I have a recurring argument with creative young people. I have it at public events such as panel discussions, and in my own house. It is about getting paid for ideas. Our arguments reflect a fundamental generational difference of attitude.
I am not alone in debating this issue to death. With the recent arrival in Canada of The Huffington Post, that unapologetic exploiter of eager, clever people, the Web forums are full of articulate disagreement. The Huffington Post does not pay its writers, and is being sued in the United States by a bunch of former contributors who are keenly aware that the online magazine was recently sold to AOL for $315-million. I belong to a newsgroup of Toronto freelance editors and writers, and its pages have been back and forth for most of the past year on the vexing modern questions: What is the difference between canny self-promotion and slave labour? What exactly is a "brand" – and how is it helpful if all it ever produces is more "brand?"
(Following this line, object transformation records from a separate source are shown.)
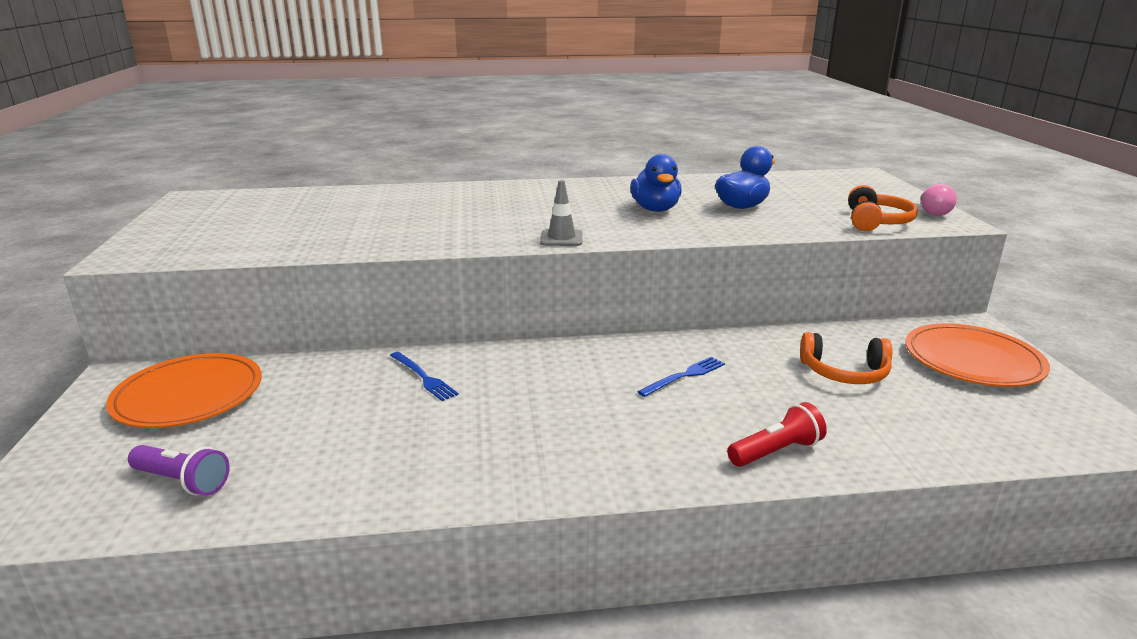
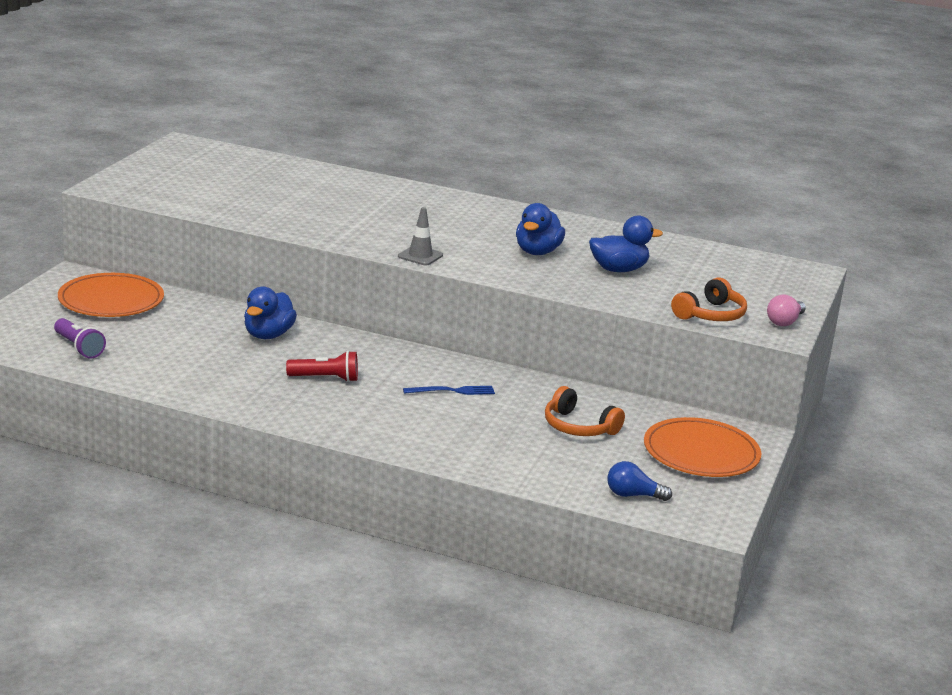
camera: 25 degrees right, 0 degrees up
blue fork [390,352,459,401] -> blue duck [244,287,297,339]
red flashlight [727,402,827,467] -> red flashlight moved to [286,351,358,382]
none -> blue light bulb [607,461,672,501]

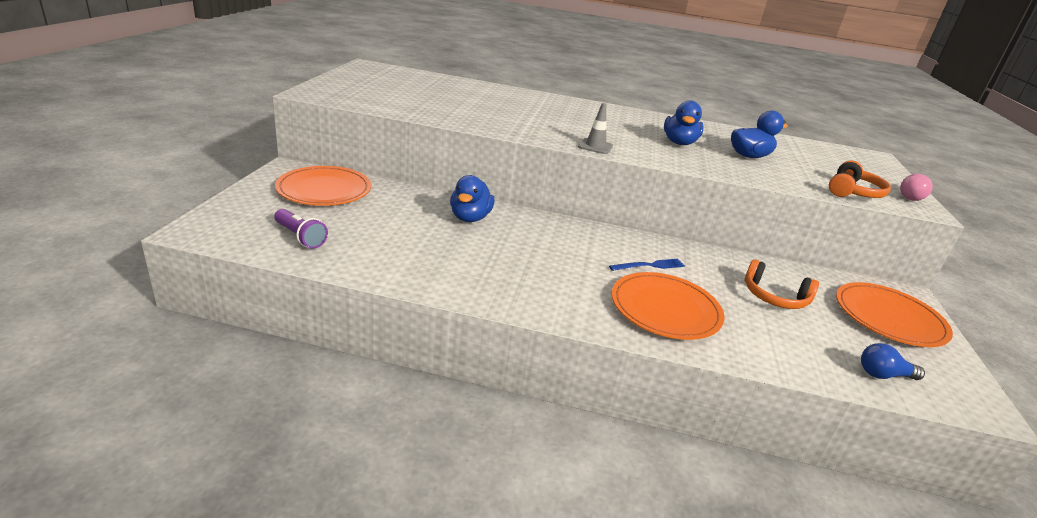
camera: 10 degrees left, 5 degrees up
red flashlight [286,351,358,382] -> none
none -> orange plate [612,272,725,340]

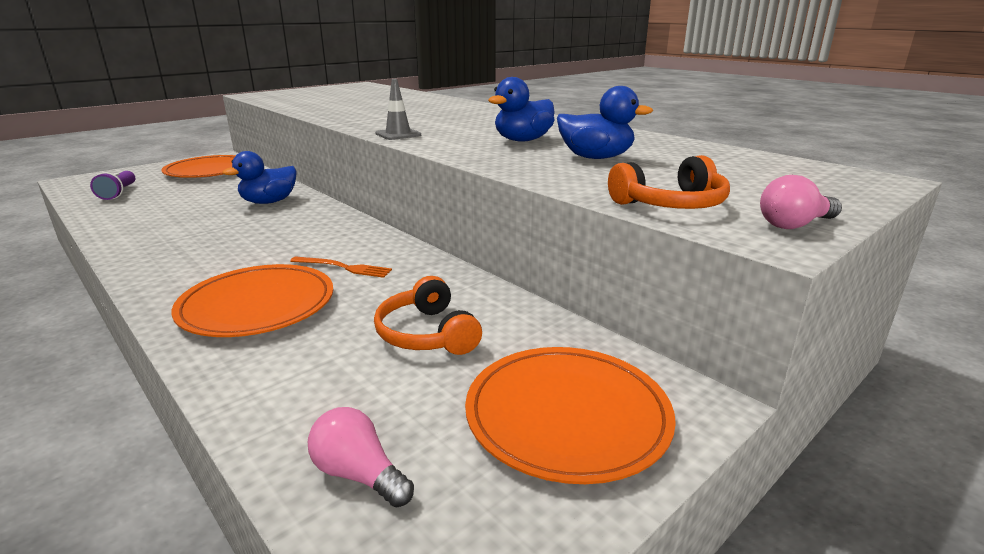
camera: 40 degrees right, 5 degrees down
blue fork [609,259,685,271] -> orange fork [290,257,392,278]
blue light bulb [861,343,925,380] -> pink light bulb [308,407,414,508]

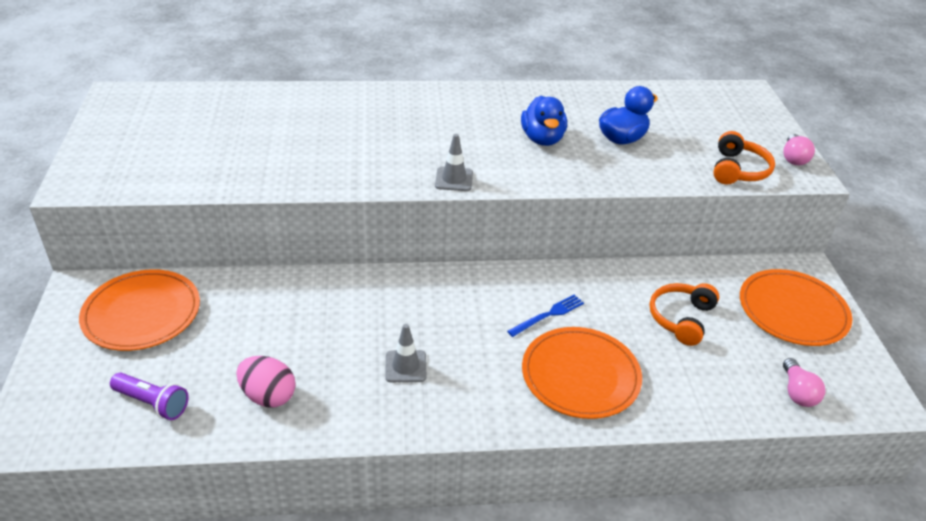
camera: 55 degrees left, 15 degrees up
blue duck [223,151,297,204] -> none
orange fork [290,257,392,278] -> blue fork [507,295,584,337]
pink light bulb [308,407,414,508] -> pink light bulb turned 75 degrees counterclockwise [783,358,826,407]
orange headphones [374,276,482,355] -> orange headphones turned 105 degrees clockwise [650,283,719,346]
none -> pink egg [236,356,296,408]
none -> grey traffic cone [385,324,426,382]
The two sides are neatly divided by generation. Older writers, who have made a living from selling journalism, ghostwriting and corporate writing and who see their writing as a product with a quantifiable monetary value, are horrified that anyone would collaborate with the HuffPo, the Mordor of magazines. It's not a start-up run by ambitious recent graduates, not an environmental or human-rights project, not a good cause of any kind, but the cash-cow possession of a giant media conglomerate. There is no question that the HuffPo can afford to pay, and pay well. You'd think it would be an easy target for a concerted boycott by Canadian writers.
But a recent graduate would say: It's great for my career to publish (which is exactly what HuffPo says). I can publish an opinion piece, basically a blog entry, say anything I want, not be subject to rigorous editing or have to do any difficult research, and then I have something to my name. I'm building my brand. This will be good for me when I send my completed book of essays to an e-publisher, or when I go to investors to look for money to start my own online magazine (that I will then sell to AOL for a zillion jillion dollars).
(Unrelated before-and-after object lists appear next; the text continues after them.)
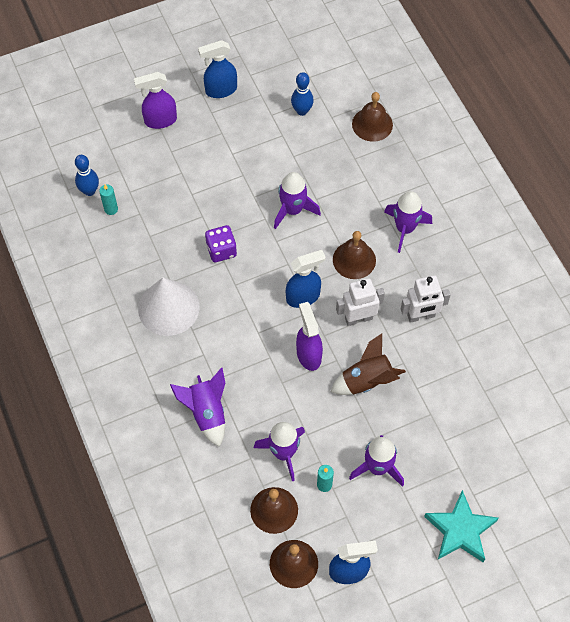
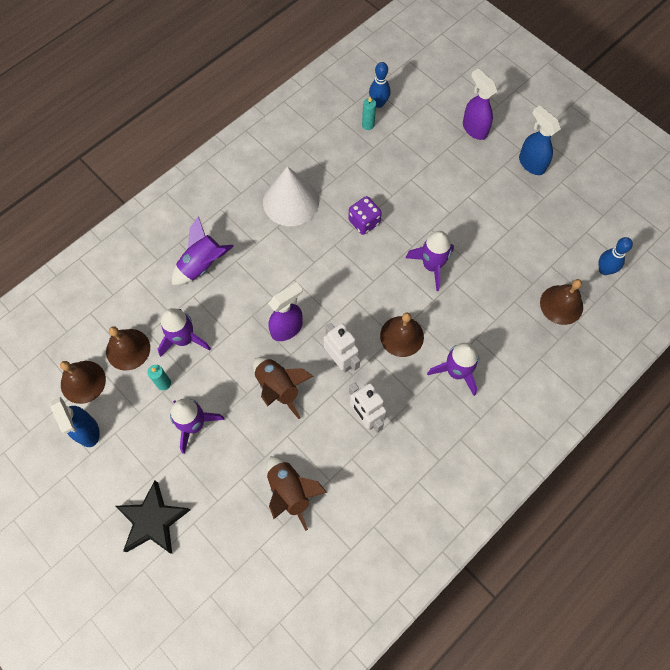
camera: 70 degrees right, 5 degrees up
blue spray bottle [286,250,326,308] -> none
blue bowling pin [291,72,314,116] -> blue bowling pin moved to [598,237,633,275]
turquoise star [424,490,499,563] -> black star [116,481,190,554]
none -> brown rocket [267,456,327,531]

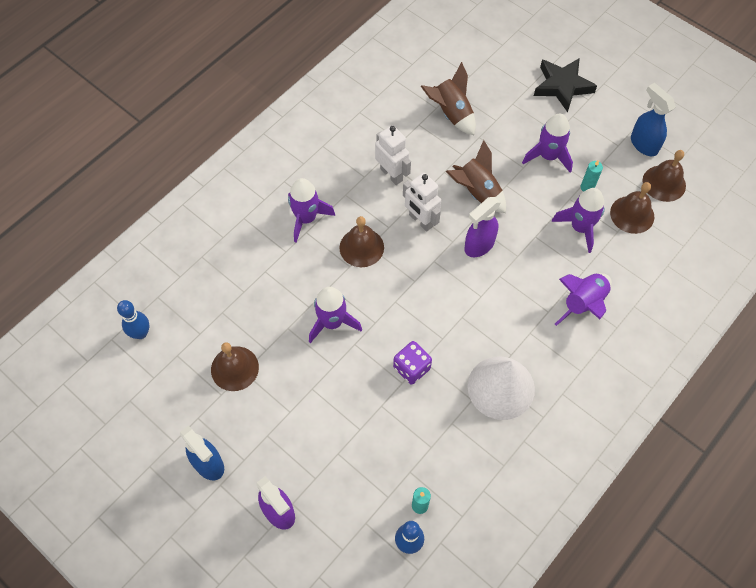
camera: 175 degrees right, 5 degrees down
brown bell [540,279,583,325] -> brown bell moved to [211,342,259,391]

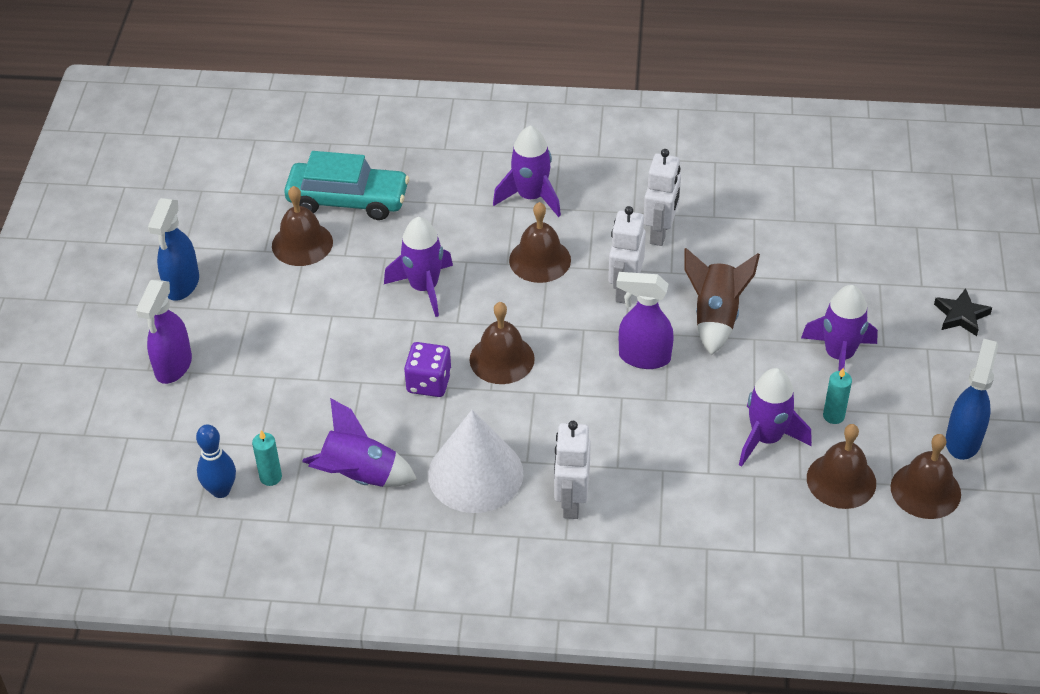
camera: 55 degrees right, 15 degrees down
blue bowling pin [117,300,149,339] -> none
brown rocket [421,62,476,135] -> none
black star [534,58,597,112] -> black star [934,289,992,336], size x0.58
purple rocket [555,273,612,326] -> purple rocket moved to [302,398,417,487]
none -> turquoise car [284,151,409,220]
none -> brown bell [469,302,535,384]
none -> white robot [554,421,591,519]

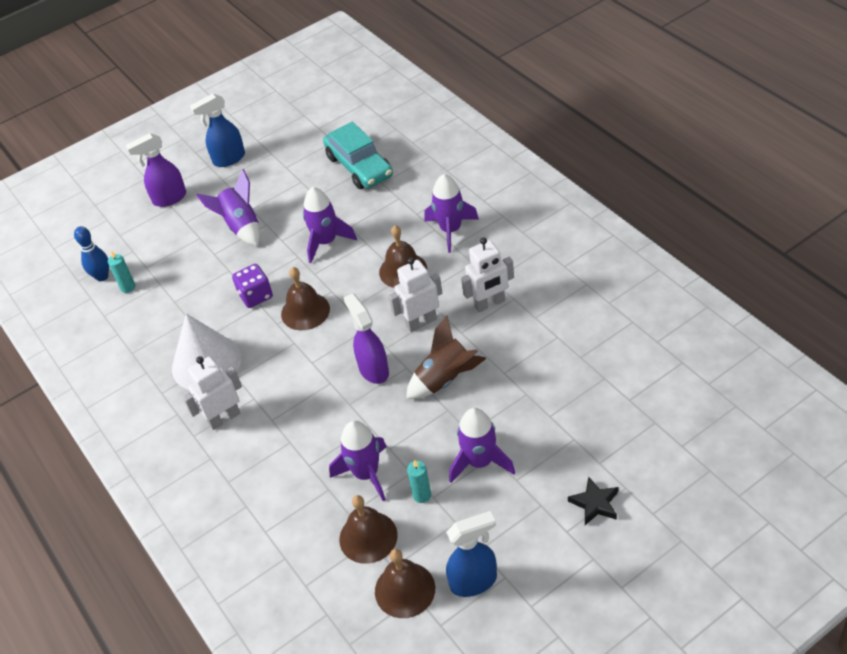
camera: 55 degrees right, 0 degrees up
brown bell [272,186,333,266] -> none
purple rocket [302,398,417,487] -> purple rocket moved to [196,169,260,246]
And hey, he or she would say, it's easy for you old guys to be so snooty. You had it easy. You grew up in a time when there were so few outlets for your work, they were all profitable. You published books when people bought books, and your publishers did your marketing for you. How are we supposed to get our voices known in an infinitely wider and more crowded room unless we speak loudly and often? We can't afford to wait to be paid for it.
There now exists an entire generation of intelligent people who have grown up without any expectation of compensation for imaginative work. Ever since they were teenagers, they had clever thoughts, they posted them online, people reacted immediately. They take a photo, they upload it right away; they don't even try to sell it. Somehow, they know, money will come in from another source. They can get famous fast this way, and it's gratifying to have a huge audience.
Furthermore, they can write about, or film, whatever they want, and that's very attractive. They never have to prove themselves by chasing down police radio calls on the night shift, or by writing a dozen numbing profiles on local hair-salon owners. They can go right into wise observations on Iraq and gender roles.
We old farts did that tiring reporting/interviewing stuff for years before we were allowed to write our opinions on things. I still don't even aspire to this ideal of not being edited; not being edited doesn't seem like a benefit to me. I still have a deep-rooted (and unjustified) instinct telling me that something published has value only if it has been commissioned by someone else.
I am biased in this debate: I don't care so much about the young people's careers, I care about mine, and if they don't play along in the work-for-pay convention, then all of our incomes are undercut. This is why other trades have unions. But creators are not very good at solidarity.